Courses required for the Ph.D. degree in Neurobiology include: Molecular and Cellular Neuroscience (NBIO 722), Systems and Transitional Neuroscience (NBIO 723), Communicating Scientific Results (NBIO 850) and Statistics for Lab Scientists (BBSP 710). Students are also required to choose and complete two electives most relevant to their thesis work. The Courses menu lists descriptions of these core courses of the Neurobiology Curriculum, as well as popular elective topics taken by students. Additional elective courses in Biochemistry, Statistics, Molecular Biology, Physiology, etc., are available to compensate specific deficiencies or enhance training. It is the current philosophy of the Curriculum faculty that students should receive a broad exposure to as many aspects of Neuroscience as reasonable, from molecules and genetics, through systems, behavior and human diseases of the nervous system.

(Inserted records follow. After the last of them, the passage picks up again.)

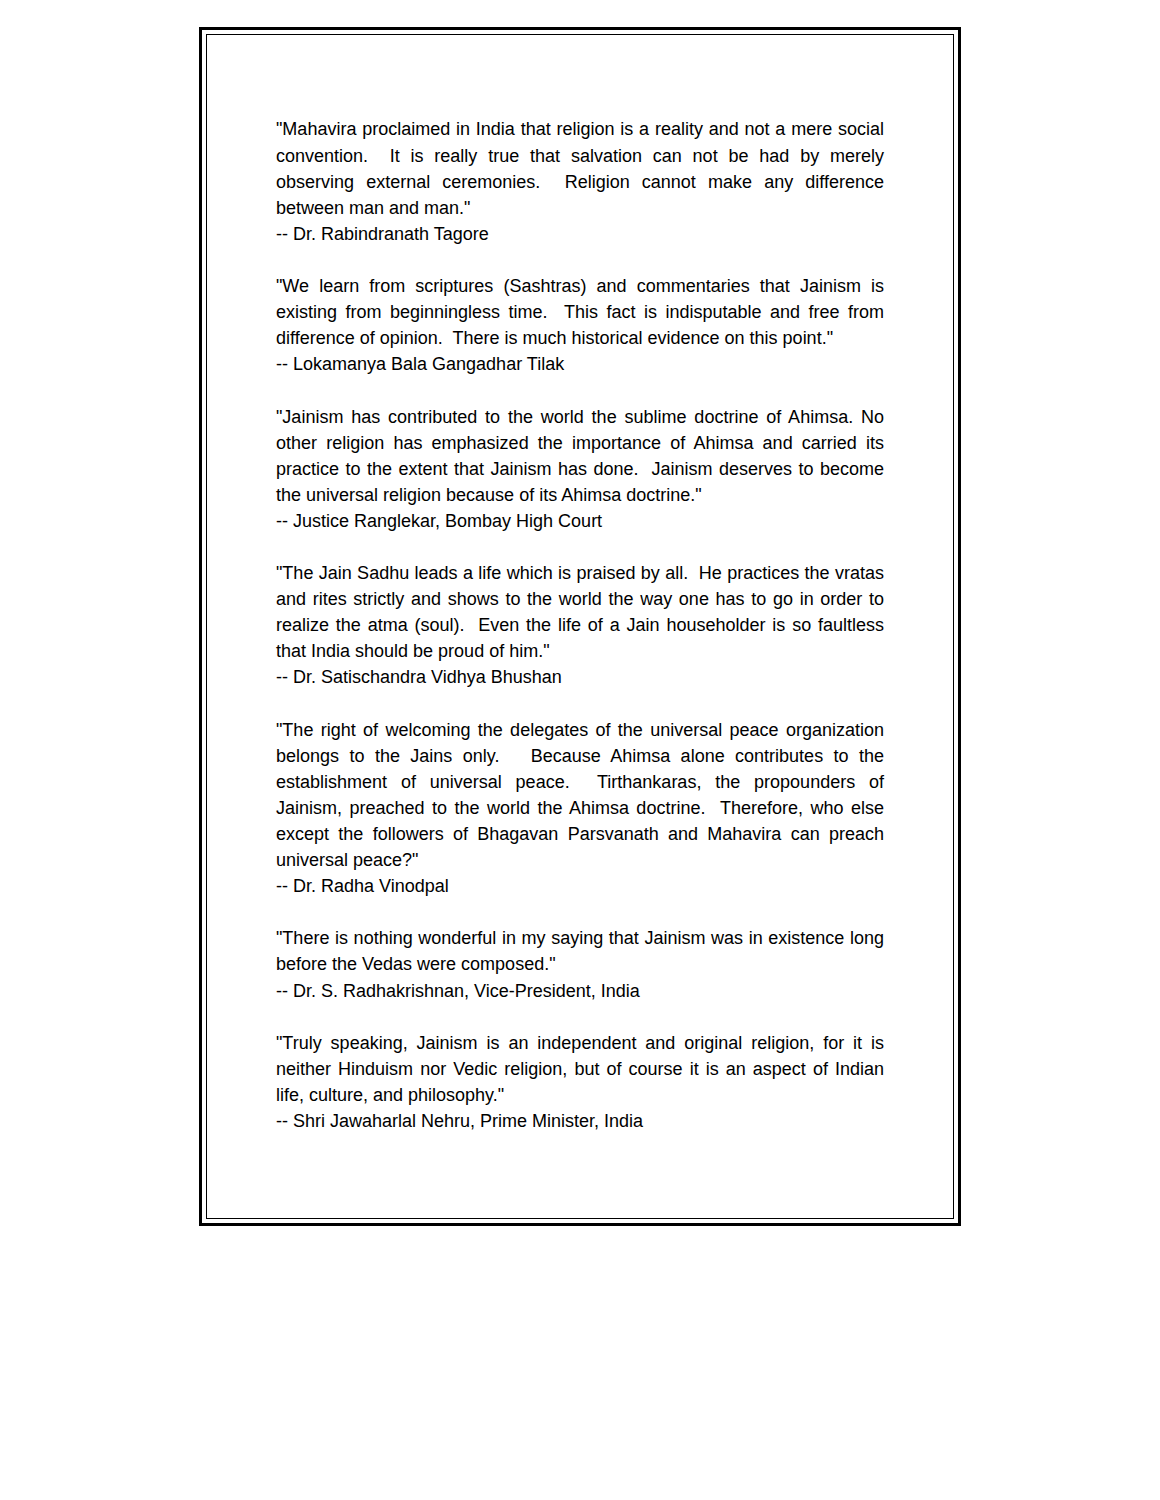"Mahavira proclaimed in India that religion is a reality and not a mere social convention. It is really true that salvation can not be had by merely observing external ceremonies. Religion cannot make any difference between man and man."
-- Dr. Rabindranath Tagore
"We learn from scriptures (Sashtras) and commentaries that Jainism is existing from beginningless time. This fact is indisputable and free from difference of opinion. There is much historical evidence on this point."
-- Lokamanya Bala Gangadhar Tilak
"Jainism has contributed to the world the sublime doctrine of Ahimsa. No other religion has emphasized the importance of Ahimsa and carried its practice to the extent that Jainism has done. Jainism deserves to become the universal religion because of its Ahimsa doctrine."
-- Justice Ranglekar, Bombay High Court
"The Jain Sadhu leads a life which is praised by all. He practices the vratas and rites strictly and shows to the world the way one has to go in order to realize the atma (soul). Even the life of a Jain householder is so faultless that India should be proud of him."
-- Dr. Satischandra Vidhya Bhushan
"The right of welcoming the delegates of the universal peace organization belongs to the Jains only. Because Ahimsa alone contributes to the establishment of universal peace. Tirthankaras, the propounders of Jainism, preached to the world the Ahimsa doctrine. Therefore, who else except the followers of Bhagavan Parsvanath and Mahavira can preach universal peace?"
-- Dr. Radha Vinodpal
"There is nothing wonderful in my saying that Jainism was in existence long before the Vedas were composed."
-- Dr. S. Radhakrishnan, Vice-President, India
"Truly speaking, Jainism is an independent and original religion, for it is neither Hinduism nor Vedic religion, but of course it is an aspect of Indian life, culture, and philosophy."
-- Shri Jawaharlal Nehru, Prime Minister, India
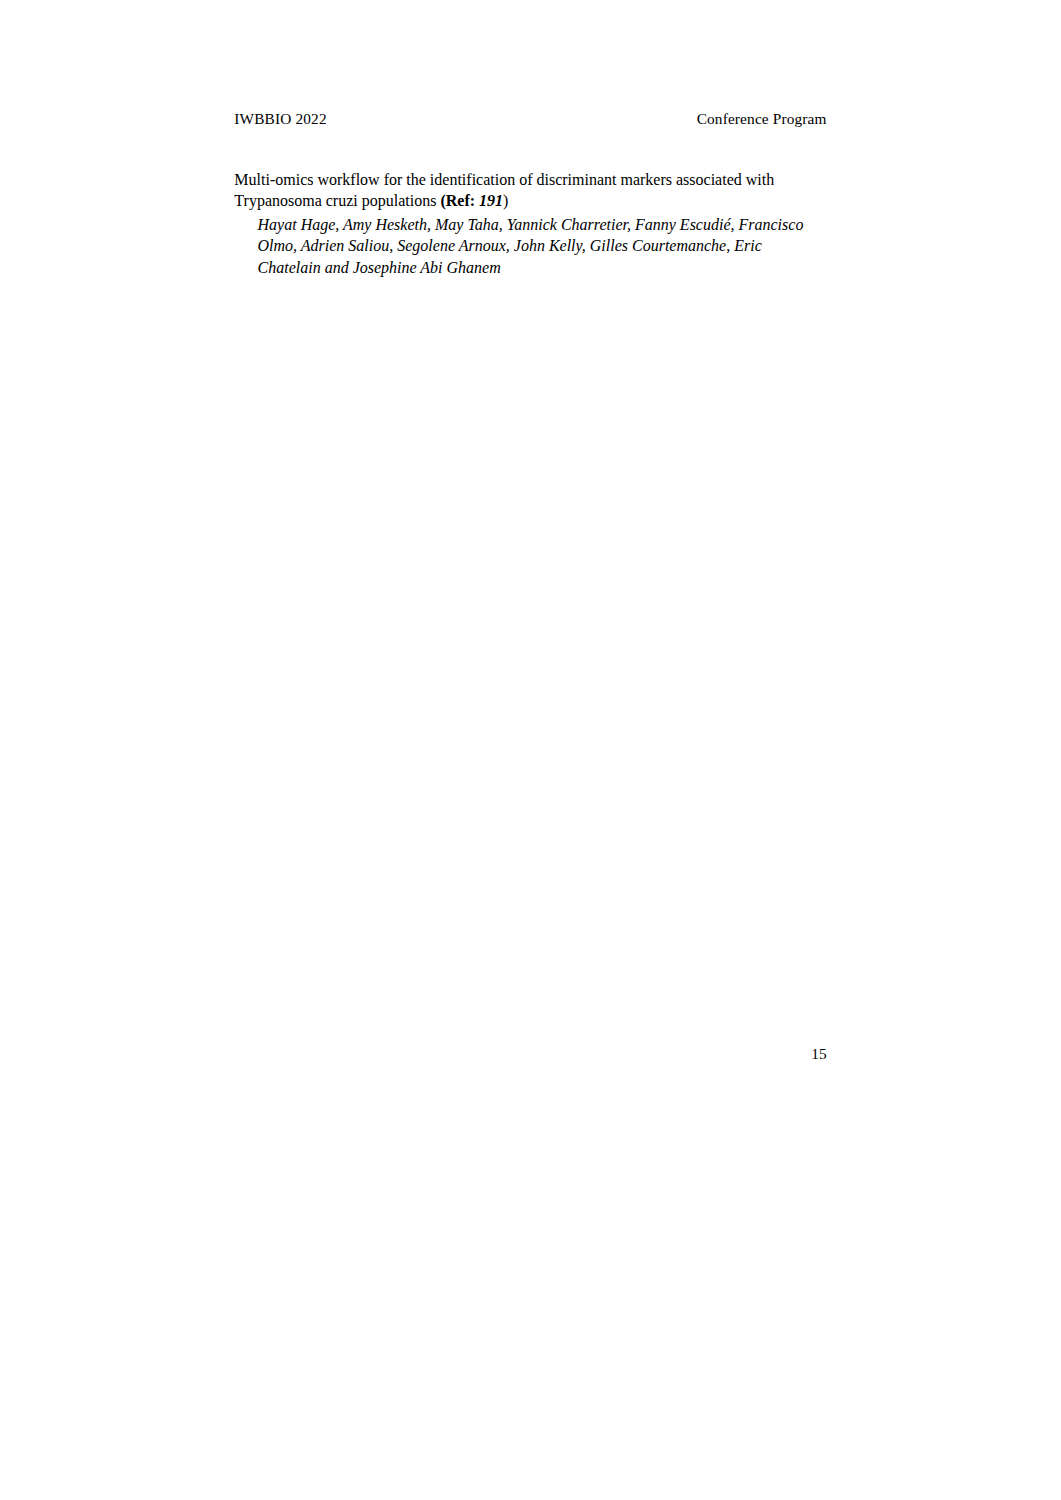IWBBIO 2022 Conference Program
Multi-omics workflow for the identification of discriminant markers associated with Trypanosoma cruzi populations (Ref: 191)
Hayat Hage, Amy Hesketh, May Taha, Yannick Charretier, Fanny Escudié, Francisco Olmo, Adrien Saliou, Segolene Arnoux, John Kelly, Gilles Courtemanche, Eric Chatelain and Josephine Abi Ghanem
15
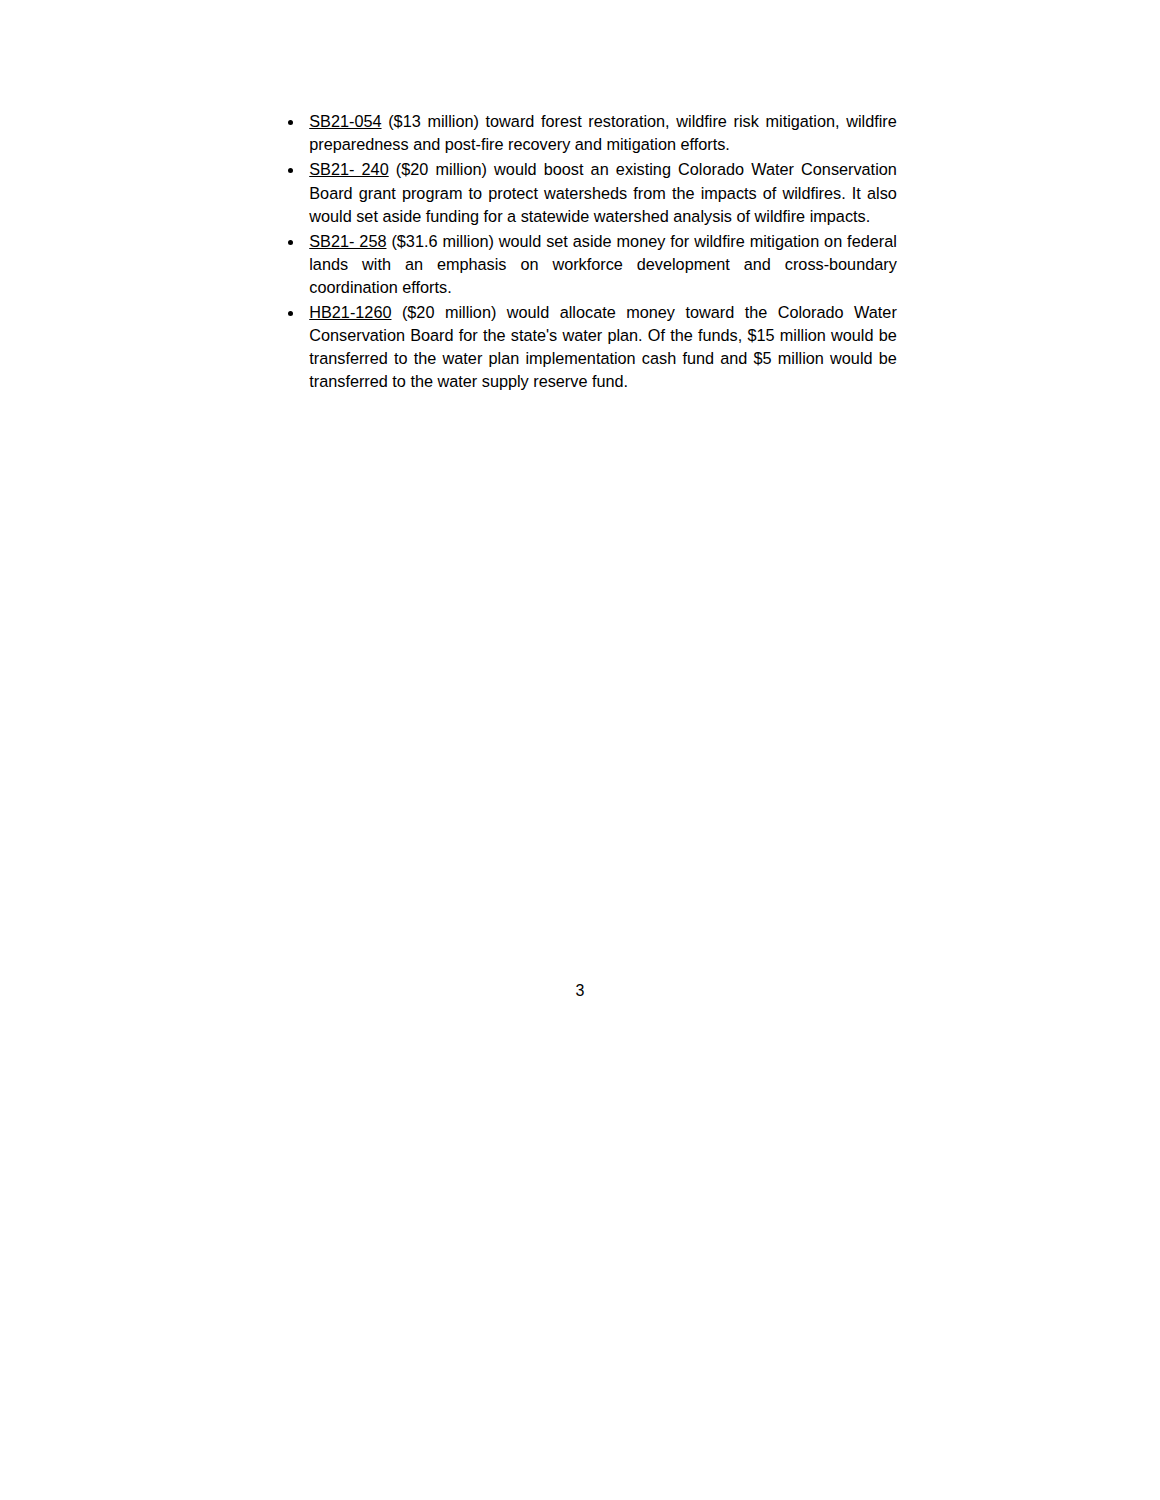SB21-054 ($13 million) toward forest restoration, wildfire risk mitigation, wildfire preparedness and post-fire recovery and mitigation efforts.
SB21- 240 ($20 million) would boost an existing Colorado Water Conservation Board grant program to protect watersheds from the impacts of wildfires. It also would set aside funding for a statewide watershed analysis of wildfire impacts.
SB21- 258 ($31.6 million) would set aside money for wildfire mitigation on federal lands with an emphasis on workforce development and cross-boundary coordination efforts.
HB21-1260 ($20 million) would allocate money toward the Colorado Water Conservation Board for the state's water plan. Of the funds, $15 million would be transferred to the water plan implementation cash fund and $5 million would be transferred to the water supply reserve fund.
3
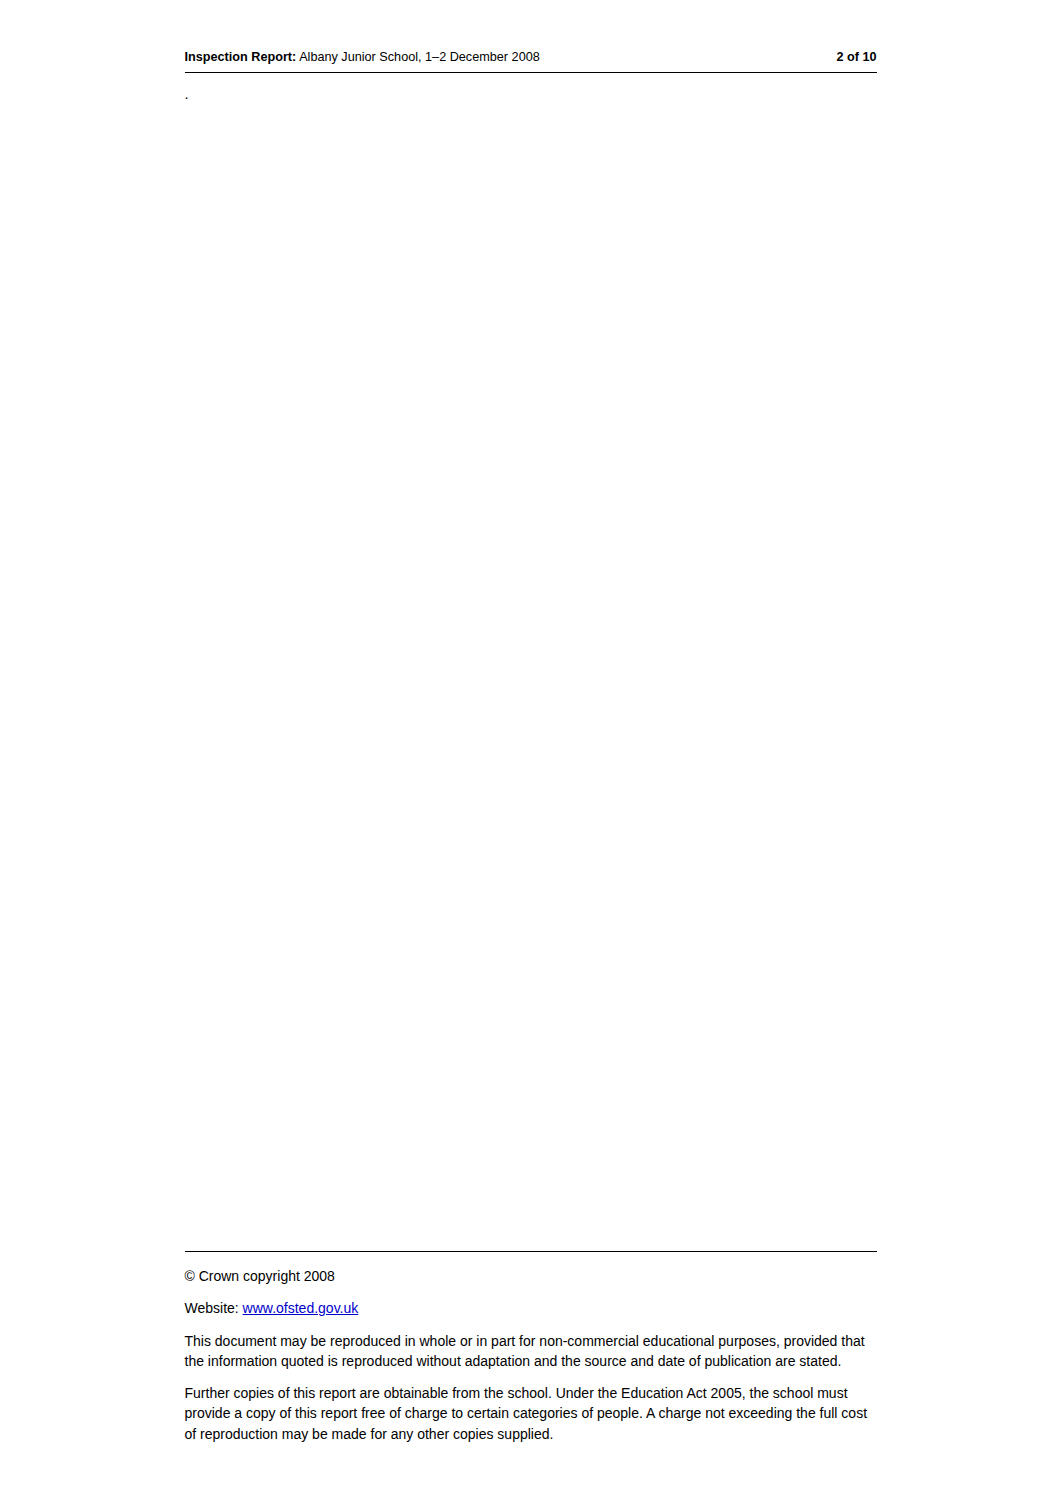Inspection Report: Albany Junior School, 1–2 December 2008
2 of 10
.
© Crown copyright 2008
Website: www.ofsted.gov.uk
This document may be reproduced in whole or in part for non-commercial educational purposes, provided that the information quoted is reproduced without adaptation and the source and date of publication are stated.
Further copies of this report are obtainable from the school. Under the Education Act 2005, the school must provide a copy of this report free of charge to certain categories of people. A charge not exceeding the full cost of reproduction may be made for any other copies supplied.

First year students (BBSP) planning to join Neurobiology typically enroll in NBIO 722 and 723. Also in year one, students take formal instruction in statistics and scientific ethics. Occasionally, BBSP students take courses in cell biology, genetics, or pharmacology and decide to enroll in Neurobiology. In this case students are still required to take NBIO 722 and 723 in year two of the program. Elective requirements are waved for these students. MD/ PhD students joining NBIO will take NBIO 722 and 723 when they begin PhD work after the 2nd year of medical school. Block 6 of 723 and elective requirements are waved for MD/PhD students.
NBIO 722/723 Molecular & Cellular Neuroscience & Systems and Translational Neuroscience
Course Director: Garret Stuber, PhD
The purpose of this year-long course is to present the experimental and theoretical basis for our current understanding of nervous system function and disease. The course fosters an understanding of how we accumulate knowledge and test hypotheses in neuroscience. The course runs as a series of three blocks in the fall and three blocks in the spring. It is team-taught by NBIO faculty who teach sections in their particular areas of expertise, in order to assure students gain optimal understanding of the information. Fall and Spring: Stuber and staff.
During their first year, all BBSP are required to perform 3 research rotations, in different labs of the Curriculum.
NBIO 850 Communication of Scientific Results
(Cross-listed: PHYI 705/706)
Course Director: Spencer Smith, PhD
The class teaches the principles for giving effective talks. The course also covers how to introduce speakers, prepare slides, and speak with the public about science. Spencer Smith currently directs the course, with additional faculty participating in each class. The class is limited to Neurobiology Curriculum students. The fall semester is focused on speaking. Students prepare talks, refine them in small groups (3-4 students), and then present them in class. The in-class talk is videotaped, and these tapes are reviewed by the students in a session with their peers. After another round of refining with their small group, the students give their polished talks to the department in a formal setting. Writing is critiqued in class, with peers and guest faculty all offering input. The videotaped reviews and peer critiquing help tremendously to teach NBIO 850 - Communicating Scientific Results (a.k.a. PClass) effective speaking and writing methods, and this prepares students for the next stage in their scientific careers.
BBSP 710 Statistics for Lab Scientists
Course Director: Eric Bair, PhD
2014-2015 Syllabus & Course Requirements
BBSP 710 introduces the basic concepts and methods of statistics with emphasis on applications in the experimental biological sciences. Students should have a basic understanding of algebra and arithmetic. No previous background in probability or statistics is required, nor is experience with statistical computing. The objectives of this course are to provide graduate students in biomedical research programs familiarity with basic experimental design and elementary statistical methods. By the end of the course, students should understand the principles of experimental design, be familiar with basic statistical methods (and how they are implemented in R), and know which methods are appropriate in a given circumstance.